The main reasons were the pressure of:
- spending money on parties
- choosing appropriate gifts for all
- coordinating and organizing events
- trying to eat right and healthy.
The brain’s prefrontal cortex enters a state of overdrive during the holidays that may decrease memory and cause the present cells to die. Your shoulders could tense up at the mere thought of the upcoming hustle and bustle. For instance, spending the whole day with your extended family can be quite taxing. The good news is that holiday blues are temporary. Yet look at a few ways to cope with this feeling in a structured and result-oriented way.
Why Does Holiday Depression Occur?
Studies found that 64% of people with an existing mental illness report that holidays worsen their condition. This happens since the ‘busy season’ is high on demands and emotions. Unrealistic expectations, isolation and loneliness, and excess alcohol usage are top drivers of sadness, fatigue, and sadness. The typical symptoms are changes in sleep patterns, being more tired than usual, and losing pleasure in doing things you would otherwise enjoy.

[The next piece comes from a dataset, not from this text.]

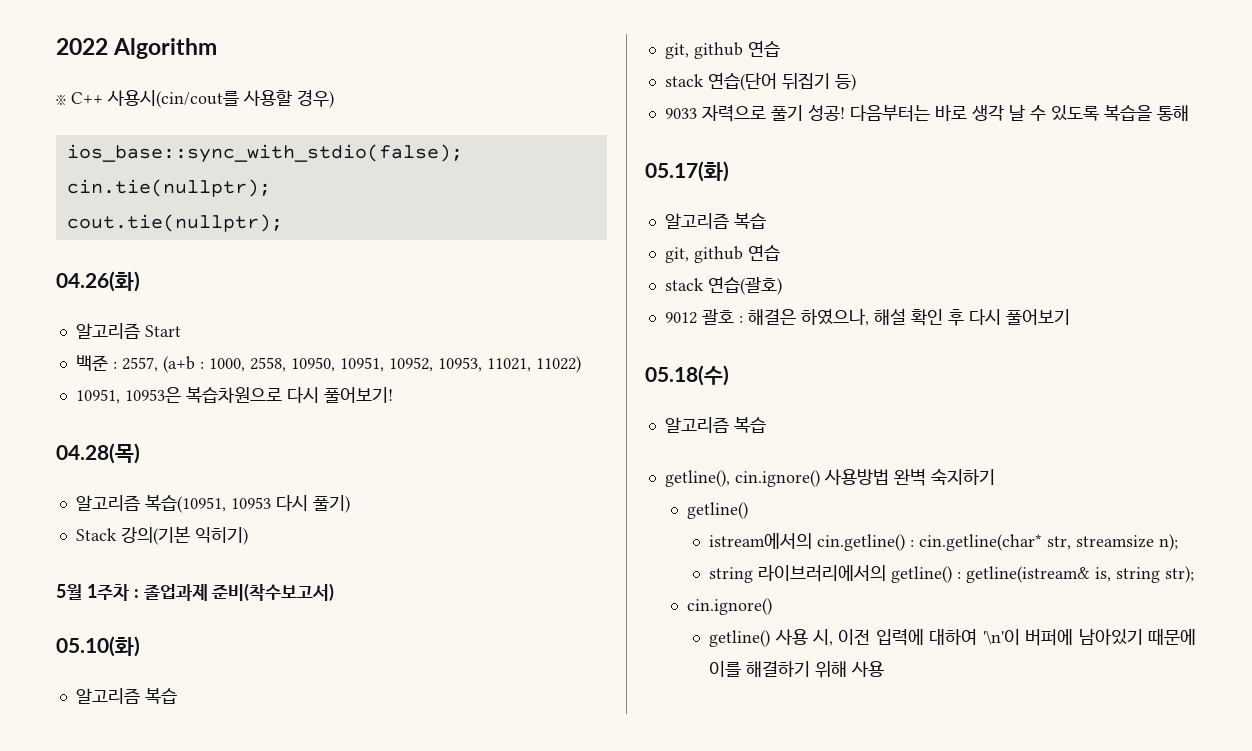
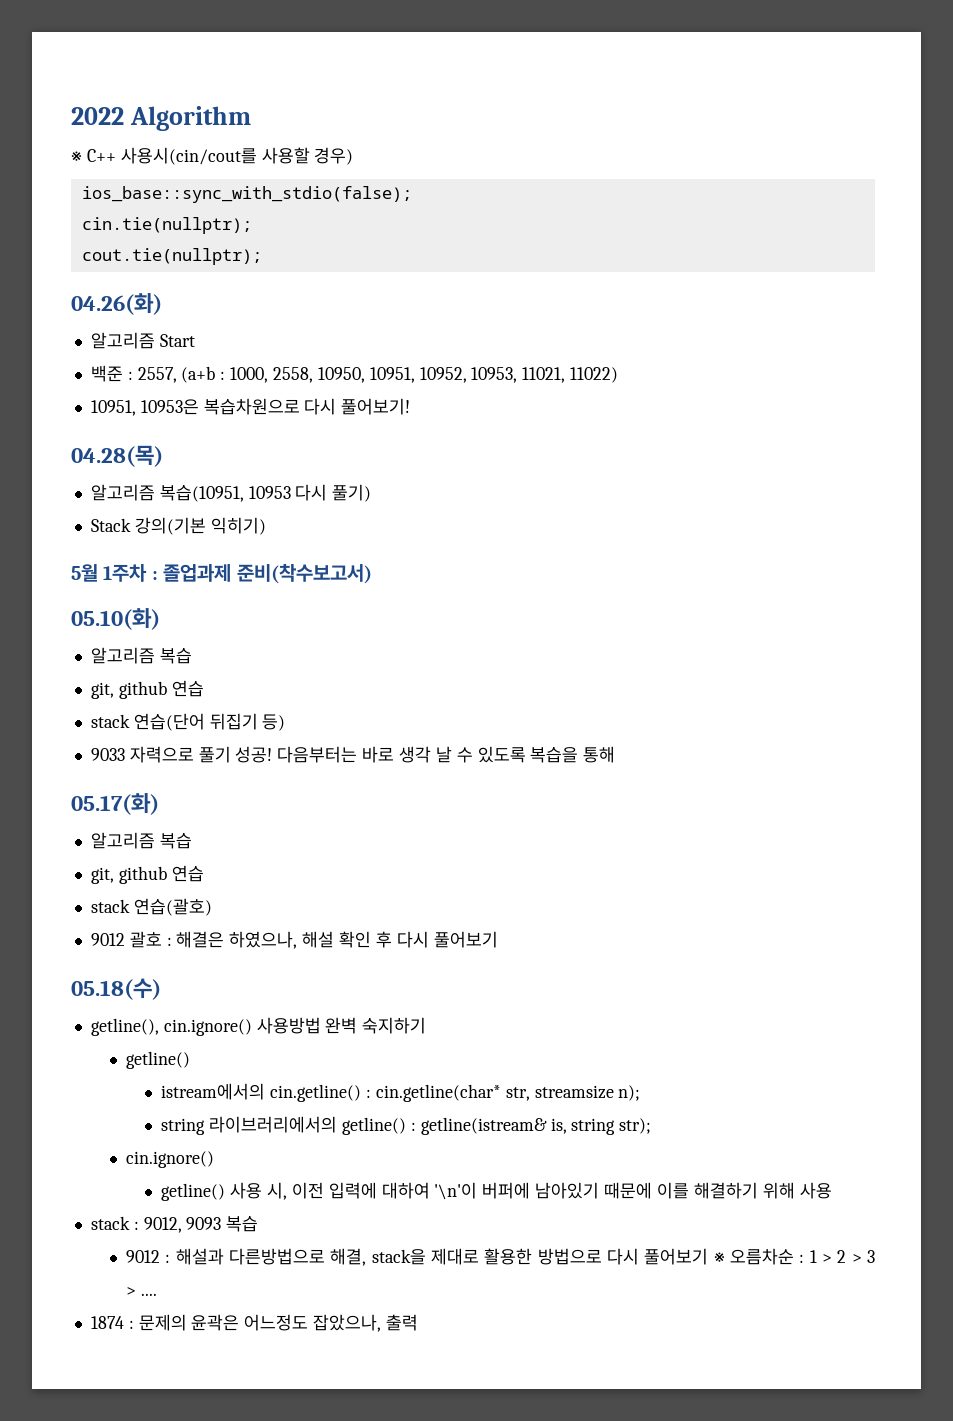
[664,417,766,433] // 알고리즘 복습 -> (161, 989) none
(885, 669) none -> [90,1215,259,1233] [126,1248,875,1266] [126,1287,157,1296] [90,1314,418,1332] // stack : 9012, 9093 복습 // 9012 : 해설과 다른방법으로 해결, stack을 제대로 활용한 방법으로 다시 풀어보기 ※ 오름차순 : 1 > 2 > 3 > .... // 1874 : 문제의 윤곽은 어느정도 잡았으나, 출력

The condition generally sets around November and December and ends shortly after the new year is over. Wondering when to consult a mental health professional? Get an appointment if the above-discussed symptoms last even after the holidays are over.

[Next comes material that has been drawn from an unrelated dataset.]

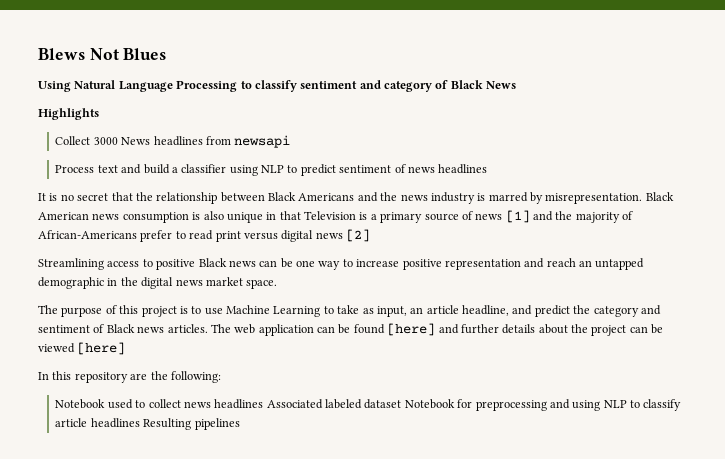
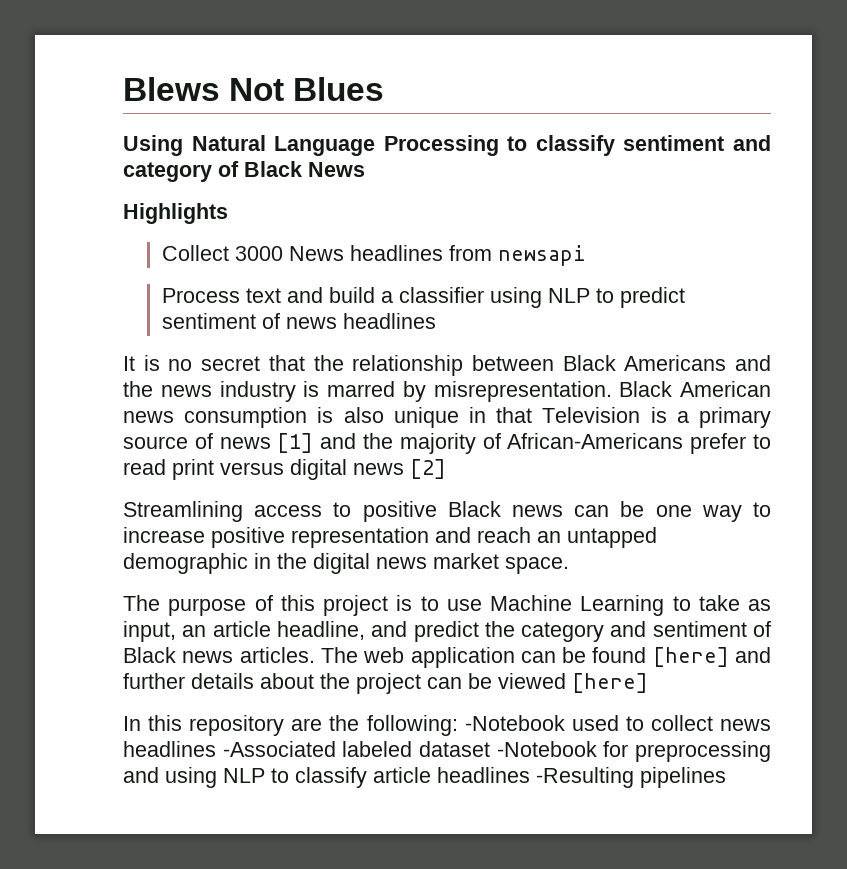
[55,399,106,409] // Notebook -> [464,715,565,731] -Notebook
[266,399,323,409] Associated -> [222,741,336,757] -Associated
[404,399,455,409] Notebook -> [496,741,597,757] -Notebook
[143,418,192,430] Resulting -> [536,767,634,788] -Resulting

How to Deal with Holiday Depression?
No medications are prescribed unless the depression is severe or pervasive. Good therapy is able to design behavior therapy in the form of specific protocols along with techniques of relapse prevention. EMDR or Eye Movement Desensitization and Reprocessing Therapy can also be your treatment of choice. The counselor will target the symptoms and offer ‘insight therapy’ to help figure out the root cause of the problem.

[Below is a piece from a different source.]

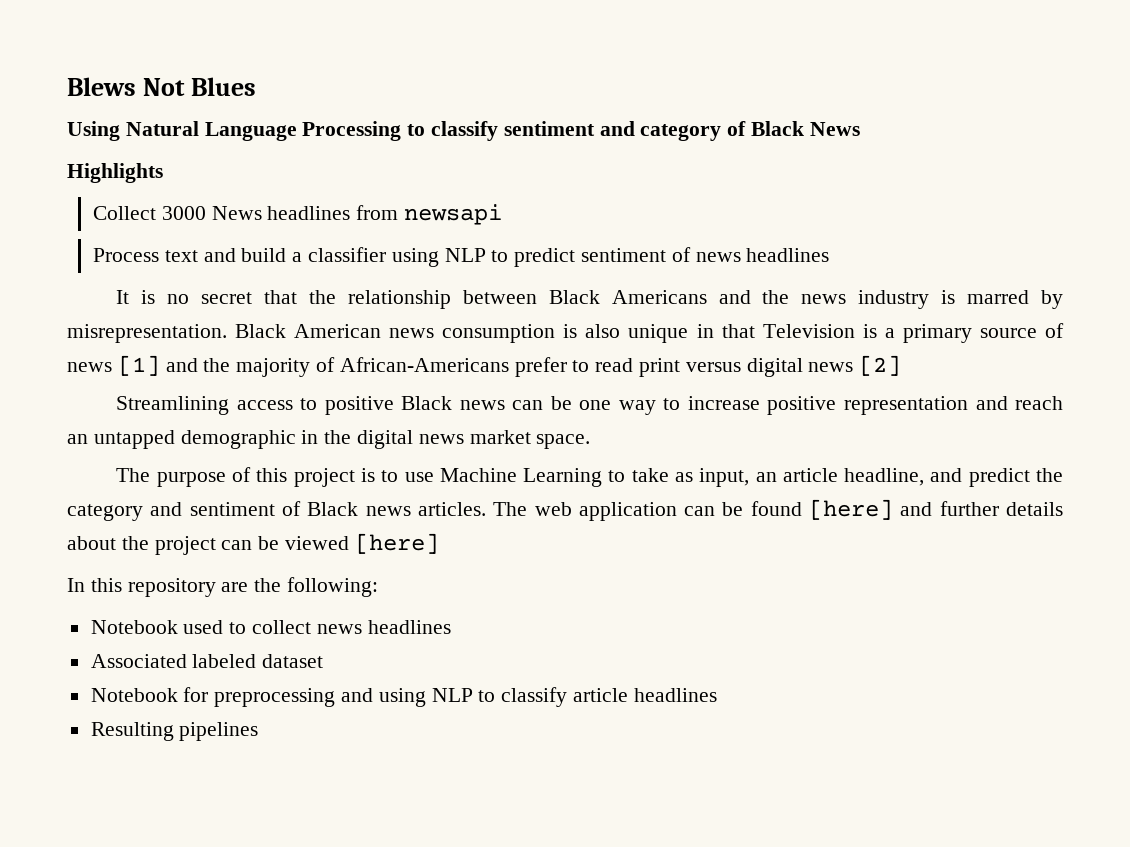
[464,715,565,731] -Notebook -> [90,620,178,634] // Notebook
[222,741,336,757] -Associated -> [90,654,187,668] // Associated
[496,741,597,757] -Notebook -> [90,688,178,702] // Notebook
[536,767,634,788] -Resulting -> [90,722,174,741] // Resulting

Chronic stress can cause mood turbulence which are linked to medical conditions like diabetes, coronary problems, and gastrointestinal conditions. But physiotherapists incorporate mindfulness approaches, meditation training, and relaxation methods to help you regulate your emotions. You may also be suggested Cognitive Behavior Therapy (CBT) and Dialectical Behavior Therapy (DBT) to train the mind to control the stress response. Anyone suffering from holiday misery may experience stress resiliency soon which is quite a holistic way to soothe both emotional and physical complexities.
Get plenty of sleep, limit alcohol usage, try out new traditions that you will truly rejoice in, and avoid overeating. Spend time with the ones you love instead of pressurized socialization. All of these can go a long way to impact your mood positively. Practice lots of self-care like a proper exercise program or a spa session at home. Doing these can reduce the holiday woes to a great extent.